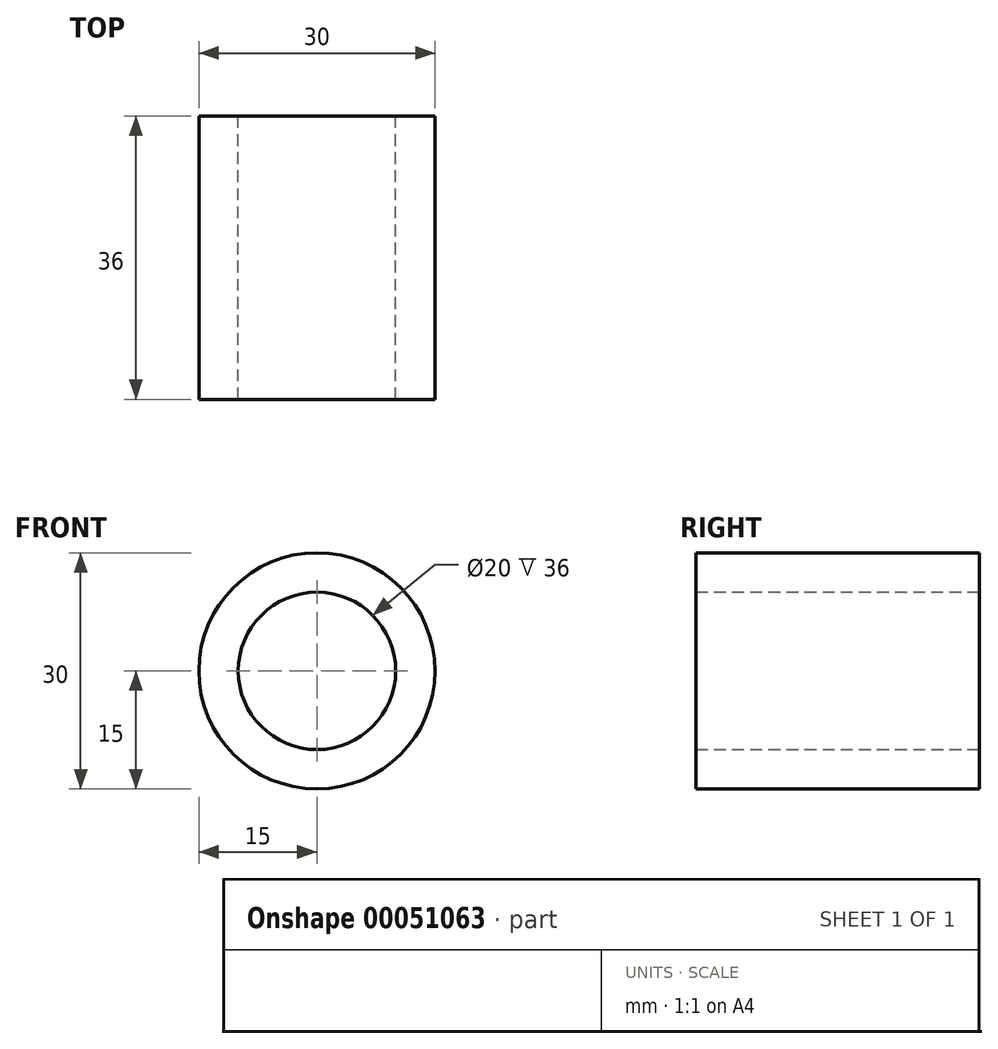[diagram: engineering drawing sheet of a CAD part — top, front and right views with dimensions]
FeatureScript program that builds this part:
annotation { "Feature Type Name" : "Feature", "Feature Type Description" : "" }
export const myFeature = defineFeature(function(context is Context, id is Id, definition is map)
    precondition{}
    {
        {
            var Q0;
            Q0=qCreatedBy(makeId("Front.planeOp"),FACE);
            var sketch = newSketch(context, id + "F0", { "sketchPlane" : qUnion([Q0])});
            skCircle(sketch, "E0", {"center": v(0, 0) * mm, "radius": 15 * mm});
            skCircle(sketch, "E1", {"center": v(0, 0) * mm, "radius": 10 * mm});
            skSolve(sketch);
        }
        {
            var Q0;
            Q0=makeQuery(id+"F0.imprint","IMPRINT",FACE,{"disambiguationData":[TD([[makeQuery(id+"F0.imprint","IMPRINT",EDGE,{"derivedFrom":sQuery(id+"F0.wireOp",EDGE,"E0")}),1.0]])]});
            extrude(context, id + "F1", {"entities" : qUnion([Q0]), "depth" : 36 * mm});
        }
    });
+ + + +
▶ Exercise requirements:
Switch each "radius" to "r" in the items above and write them out again, changing nothing else and leaving out the pictures.

▶ Completed task:
[diagram: engineering drawing sheet of a CAD part — top, front and right views with dimensions]
FeatureScript program that builds this part:
annotation { "Feature Type Name" : "Feature", "Feature Type Description" : "" }
export const myFeature = defineFeature(function(context is Context, id is Id, definition is map)
    precondition{}
    {
        {
            var Q0;
            Q0=qCreatedBy(makeId("Front.planeOp"),FACE);
            var sketch = newSketch(context, id + "F0", { "sketchPlane" : qUnion([Q0])});
            skCircle(sketch, "E0", {"center": v(0, 0) * mm, "r": 15 * mm});
            skCircle(sketch, "E1", {"center": v(0, 0) * mm, "r": 10 * mm});
            skSolve(sketch);
        }
        {
            var Q0;
            Q0=makeQuery(id+"F0.imprint","IMPRINT",FACE,{"disambiguationData":[TD([[makeQuery(id+"F0.imprint","IMPRINT",EDGE,{"derivedFrom":sQuery(id+"F0.wireOp",EDGE,"E0")}),1.0]])]});
            extrude(context, id + "F1", {"entities" : qUnion([Q0]), "depth" : 36 * mm});
        }
    });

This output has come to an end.